Return the listing exactly, please; no pictures.
============================================================
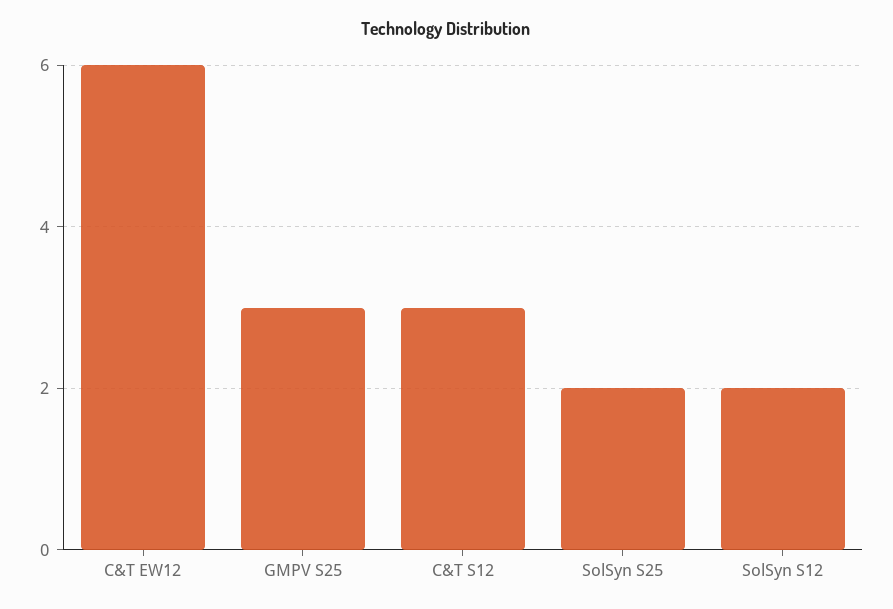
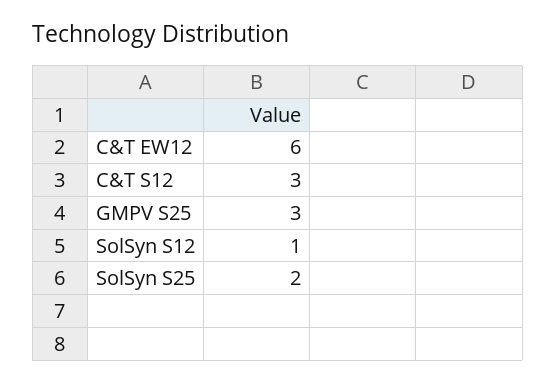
  {
    "C&T EW12": 6,
    "GMPV S25": 3,
    "C&T S12": 3,
    "SolSyn S25": 2,
-   "SolSyn S12": 2
+   "SolSyn S12": 1
  }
============================================================
> [SOLUTION BELOW]
  {
    "C&T EW12": 6,
    "GMPV S25": 3,
    "C&T S12": 3,
    "SolSyn S25": 2,
-   "SolSyn S12": 2
+   "SolSyn S12": 1
  }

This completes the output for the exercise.